* _Requirement_: Look through the material and copy each line holding "lines".

* _Information provided_:

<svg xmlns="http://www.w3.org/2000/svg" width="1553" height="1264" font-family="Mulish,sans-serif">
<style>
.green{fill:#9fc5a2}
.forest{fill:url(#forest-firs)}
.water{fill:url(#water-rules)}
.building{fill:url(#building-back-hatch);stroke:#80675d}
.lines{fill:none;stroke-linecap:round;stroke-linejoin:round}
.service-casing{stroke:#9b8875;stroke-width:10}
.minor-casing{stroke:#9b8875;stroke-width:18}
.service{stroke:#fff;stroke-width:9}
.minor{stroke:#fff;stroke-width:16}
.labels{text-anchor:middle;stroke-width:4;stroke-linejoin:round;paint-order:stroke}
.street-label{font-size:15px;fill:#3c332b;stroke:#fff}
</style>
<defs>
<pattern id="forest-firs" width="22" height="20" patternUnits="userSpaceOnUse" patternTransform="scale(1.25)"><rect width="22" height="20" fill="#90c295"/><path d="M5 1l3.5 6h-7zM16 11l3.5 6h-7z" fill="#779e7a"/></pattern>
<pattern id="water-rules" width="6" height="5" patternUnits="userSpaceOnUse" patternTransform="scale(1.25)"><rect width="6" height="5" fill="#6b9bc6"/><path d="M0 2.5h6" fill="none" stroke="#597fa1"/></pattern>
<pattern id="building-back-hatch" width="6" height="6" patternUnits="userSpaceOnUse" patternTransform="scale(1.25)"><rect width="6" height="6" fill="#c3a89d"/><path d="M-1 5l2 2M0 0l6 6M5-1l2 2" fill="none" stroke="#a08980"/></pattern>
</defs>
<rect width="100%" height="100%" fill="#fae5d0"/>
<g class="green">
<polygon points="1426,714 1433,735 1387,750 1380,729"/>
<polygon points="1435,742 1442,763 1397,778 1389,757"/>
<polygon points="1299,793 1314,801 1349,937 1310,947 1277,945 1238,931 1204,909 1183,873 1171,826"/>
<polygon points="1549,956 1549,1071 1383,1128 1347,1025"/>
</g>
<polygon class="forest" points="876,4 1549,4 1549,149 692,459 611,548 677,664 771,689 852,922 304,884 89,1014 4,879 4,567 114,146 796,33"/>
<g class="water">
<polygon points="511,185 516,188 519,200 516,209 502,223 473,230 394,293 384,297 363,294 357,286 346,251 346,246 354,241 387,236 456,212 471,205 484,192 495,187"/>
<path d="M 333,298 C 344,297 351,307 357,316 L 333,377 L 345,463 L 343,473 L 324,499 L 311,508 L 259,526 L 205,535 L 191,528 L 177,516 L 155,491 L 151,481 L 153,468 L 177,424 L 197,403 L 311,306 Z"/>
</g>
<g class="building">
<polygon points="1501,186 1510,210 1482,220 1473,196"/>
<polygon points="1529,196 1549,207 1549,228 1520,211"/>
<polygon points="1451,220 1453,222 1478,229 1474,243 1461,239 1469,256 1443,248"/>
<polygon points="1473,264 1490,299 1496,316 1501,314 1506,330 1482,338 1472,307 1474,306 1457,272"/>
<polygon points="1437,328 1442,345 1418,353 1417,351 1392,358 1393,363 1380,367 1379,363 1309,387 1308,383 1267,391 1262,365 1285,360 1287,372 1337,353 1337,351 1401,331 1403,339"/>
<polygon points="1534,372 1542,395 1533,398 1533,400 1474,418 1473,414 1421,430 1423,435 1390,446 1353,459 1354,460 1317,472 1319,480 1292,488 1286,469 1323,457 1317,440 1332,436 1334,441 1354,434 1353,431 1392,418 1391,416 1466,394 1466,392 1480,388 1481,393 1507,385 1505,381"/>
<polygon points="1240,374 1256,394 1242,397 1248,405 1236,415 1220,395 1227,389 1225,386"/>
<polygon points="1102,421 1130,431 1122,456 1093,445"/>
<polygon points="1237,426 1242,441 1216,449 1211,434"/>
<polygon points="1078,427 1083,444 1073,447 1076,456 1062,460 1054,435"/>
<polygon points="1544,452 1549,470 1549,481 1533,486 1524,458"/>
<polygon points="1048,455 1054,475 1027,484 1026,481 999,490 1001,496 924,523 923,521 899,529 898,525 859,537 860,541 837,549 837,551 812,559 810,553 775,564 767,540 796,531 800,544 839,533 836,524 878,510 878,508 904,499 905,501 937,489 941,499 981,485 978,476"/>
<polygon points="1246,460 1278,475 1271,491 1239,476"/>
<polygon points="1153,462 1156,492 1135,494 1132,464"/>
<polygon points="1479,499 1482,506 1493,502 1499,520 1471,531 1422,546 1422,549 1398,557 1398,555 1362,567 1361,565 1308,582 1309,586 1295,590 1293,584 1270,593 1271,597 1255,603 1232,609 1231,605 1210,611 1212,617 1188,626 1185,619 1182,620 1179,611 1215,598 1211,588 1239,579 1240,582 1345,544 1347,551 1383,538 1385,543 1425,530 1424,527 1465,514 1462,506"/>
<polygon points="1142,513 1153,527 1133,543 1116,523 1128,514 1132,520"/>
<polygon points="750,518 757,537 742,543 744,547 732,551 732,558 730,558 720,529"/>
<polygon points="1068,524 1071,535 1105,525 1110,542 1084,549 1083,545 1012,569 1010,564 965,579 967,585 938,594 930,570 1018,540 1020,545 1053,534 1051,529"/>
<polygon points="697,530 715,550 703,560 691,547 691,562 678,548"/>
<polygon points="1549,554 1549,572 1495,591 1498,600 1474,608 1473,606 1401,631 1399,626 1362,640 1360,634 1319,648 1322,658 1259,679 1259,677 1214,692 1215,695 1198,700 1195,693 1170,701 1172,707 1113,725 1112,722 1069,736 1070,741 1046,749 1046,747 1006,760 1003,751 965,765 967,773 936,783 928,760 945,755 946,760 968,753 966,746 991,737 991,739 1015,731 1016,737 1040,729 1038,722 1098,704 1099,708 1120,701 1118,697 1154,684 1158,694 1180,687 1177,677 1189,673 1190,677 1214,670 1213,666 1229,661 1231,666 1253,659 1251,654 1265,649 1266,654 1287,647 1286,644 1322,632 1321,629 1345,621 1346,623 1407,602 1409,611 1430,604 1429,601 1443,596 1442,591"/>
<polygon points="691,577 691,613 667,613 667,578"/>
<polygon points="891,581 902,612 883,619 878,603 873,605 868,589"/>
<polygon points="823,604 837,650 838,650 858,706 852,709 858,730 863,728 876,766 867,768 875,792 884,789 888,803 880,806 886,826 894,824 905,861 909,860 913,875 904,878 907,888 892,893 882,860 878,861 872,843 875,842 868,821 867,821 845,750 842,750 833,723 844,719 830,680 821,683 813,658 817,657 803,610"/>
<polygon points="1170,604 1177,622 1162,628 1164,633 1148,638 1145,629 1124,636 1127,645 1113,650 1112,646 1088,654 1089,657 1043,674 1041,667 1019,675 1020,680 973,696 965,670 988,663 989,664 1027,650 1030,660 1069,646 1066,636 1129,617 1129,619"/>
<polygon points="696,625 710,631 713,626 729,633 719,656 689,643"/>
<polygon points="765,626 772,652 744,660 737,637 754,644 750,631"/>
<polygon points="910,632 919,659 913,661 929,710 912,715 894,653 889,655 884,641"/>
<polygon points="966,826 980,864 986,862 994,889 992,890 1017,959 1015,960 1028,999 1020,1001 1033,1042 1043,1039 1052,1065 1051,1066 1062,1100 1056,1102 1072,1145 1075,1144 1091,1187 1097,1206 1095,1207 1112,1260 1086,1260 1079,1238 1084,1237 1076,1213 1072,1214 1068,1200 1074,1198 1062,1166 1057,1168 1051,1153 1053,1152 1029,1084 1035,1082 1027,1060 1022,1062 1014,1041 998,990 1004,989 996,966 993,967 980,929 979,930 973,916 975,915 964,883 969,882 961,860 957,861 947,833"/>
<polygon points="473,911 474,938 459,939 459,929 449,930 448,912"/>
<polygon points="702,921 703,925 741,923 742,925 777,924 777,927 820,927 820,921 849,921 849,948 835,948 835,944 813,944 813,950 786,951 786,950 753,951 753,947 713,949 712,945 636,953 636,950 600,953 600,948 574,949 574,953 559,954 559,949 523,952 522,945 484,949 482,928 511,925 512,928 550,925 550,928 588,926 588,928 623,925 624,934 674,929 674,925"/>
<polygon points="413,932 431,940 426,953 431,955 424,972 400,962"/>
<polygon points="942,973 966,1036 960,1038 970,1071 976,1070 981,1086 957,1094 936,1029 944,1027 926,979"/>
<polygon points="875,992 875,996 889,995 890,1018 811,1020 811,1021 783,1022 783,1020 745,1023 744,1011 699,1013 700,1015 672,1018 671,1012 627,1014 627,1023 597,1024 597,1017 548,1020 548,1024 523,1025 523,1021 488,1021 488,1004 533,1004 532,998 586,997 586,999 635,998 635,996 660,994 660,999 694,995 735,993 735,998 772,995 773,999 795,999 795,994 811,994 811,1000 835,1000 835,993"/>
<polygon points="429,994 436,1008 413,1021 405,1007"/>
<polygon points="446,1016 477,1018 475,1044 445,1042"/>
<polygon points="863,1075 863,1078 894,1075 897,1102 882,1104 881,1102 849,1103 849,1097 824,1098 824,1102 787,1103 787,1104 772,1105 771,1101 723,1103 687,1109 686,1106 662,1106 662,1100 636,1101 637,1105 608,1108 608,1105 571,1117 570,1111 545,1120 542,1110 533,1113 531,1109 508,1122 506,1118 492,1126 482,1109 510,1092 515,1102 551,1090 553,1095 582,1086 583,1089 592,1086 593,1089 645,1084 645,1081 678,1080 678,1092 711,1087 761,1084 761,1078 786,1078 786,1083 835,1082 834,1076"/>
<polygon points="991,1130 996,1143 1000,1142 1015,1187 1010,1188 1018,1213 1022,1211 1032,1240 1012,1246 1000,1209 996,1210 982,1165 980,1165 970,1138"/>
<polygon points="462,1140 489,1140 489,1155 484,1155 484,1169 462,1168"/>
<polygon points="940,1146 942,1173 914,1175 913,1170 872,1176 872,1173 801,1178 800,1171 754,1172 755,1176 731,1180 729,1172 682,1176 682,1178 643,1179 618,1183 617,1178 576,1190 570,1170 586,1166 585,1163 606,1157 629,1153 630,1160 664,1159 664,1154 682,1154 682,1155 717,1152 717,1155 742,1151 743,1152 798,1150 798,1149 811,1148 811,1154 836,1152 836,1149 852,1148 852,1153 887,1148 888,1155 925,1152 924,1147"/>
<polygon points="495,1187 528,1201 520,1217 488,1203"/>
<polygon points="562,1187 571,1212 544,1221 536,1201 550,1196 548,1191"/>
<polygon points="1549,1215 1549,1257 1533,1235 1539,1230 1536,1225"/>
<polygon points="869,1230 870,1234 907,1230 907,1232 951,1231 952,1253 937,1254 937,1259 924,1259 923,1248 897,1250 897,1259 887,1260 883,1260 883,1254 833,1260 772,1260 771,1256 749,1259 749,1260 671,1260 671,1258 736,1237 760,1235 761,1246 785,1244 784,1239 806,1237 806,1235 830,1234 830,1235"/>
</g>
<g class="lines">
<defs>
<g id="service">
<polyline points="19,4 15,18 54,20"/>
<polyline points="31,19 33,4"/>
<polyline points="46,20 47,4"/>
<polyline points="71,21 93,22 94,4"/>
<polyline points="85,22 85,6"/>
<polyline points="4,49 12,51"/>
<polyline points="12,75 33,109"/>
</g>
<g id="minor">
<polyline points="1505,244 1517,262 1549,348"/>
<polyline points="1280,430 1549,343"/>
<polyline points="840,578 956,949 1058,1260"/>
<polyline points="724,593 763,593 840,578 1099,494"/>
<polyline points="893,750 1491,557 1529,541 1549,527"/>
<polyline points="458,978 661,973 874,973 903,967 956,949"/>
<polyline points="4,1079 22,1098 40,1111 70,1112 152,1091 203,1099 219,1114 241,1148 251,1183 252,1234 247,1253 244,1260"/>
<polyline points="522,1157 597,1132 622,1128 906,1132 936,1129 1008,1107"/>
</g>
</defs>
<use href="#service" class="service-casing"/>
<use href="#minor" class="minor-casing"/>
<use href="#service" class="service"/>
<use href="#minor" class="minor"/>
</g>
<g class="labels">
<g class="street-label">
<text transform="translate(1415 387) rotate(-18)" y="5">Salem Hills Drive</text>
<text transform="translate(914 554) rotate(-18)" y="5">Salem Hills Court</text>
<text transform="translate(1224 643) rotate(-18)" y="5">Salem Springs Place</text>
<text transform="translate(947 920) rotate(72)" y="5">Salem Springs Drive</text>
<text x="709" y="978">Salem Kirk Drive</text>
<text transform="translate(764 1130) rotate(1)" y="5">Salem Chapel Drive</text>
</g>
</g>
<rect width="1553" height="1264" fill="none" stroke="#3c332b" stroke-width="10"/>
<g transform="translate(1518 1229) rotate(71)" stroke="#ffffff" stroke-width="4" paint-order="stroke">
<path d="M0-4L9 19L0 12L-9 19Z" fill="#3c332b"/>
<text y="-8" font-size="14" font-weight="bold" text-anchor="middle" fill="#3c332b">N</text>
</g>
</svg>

* _Result of this exercise_:
.lines{fill:none;stroke-linecap:round;stroke-linejoin:round}
<g class="lines">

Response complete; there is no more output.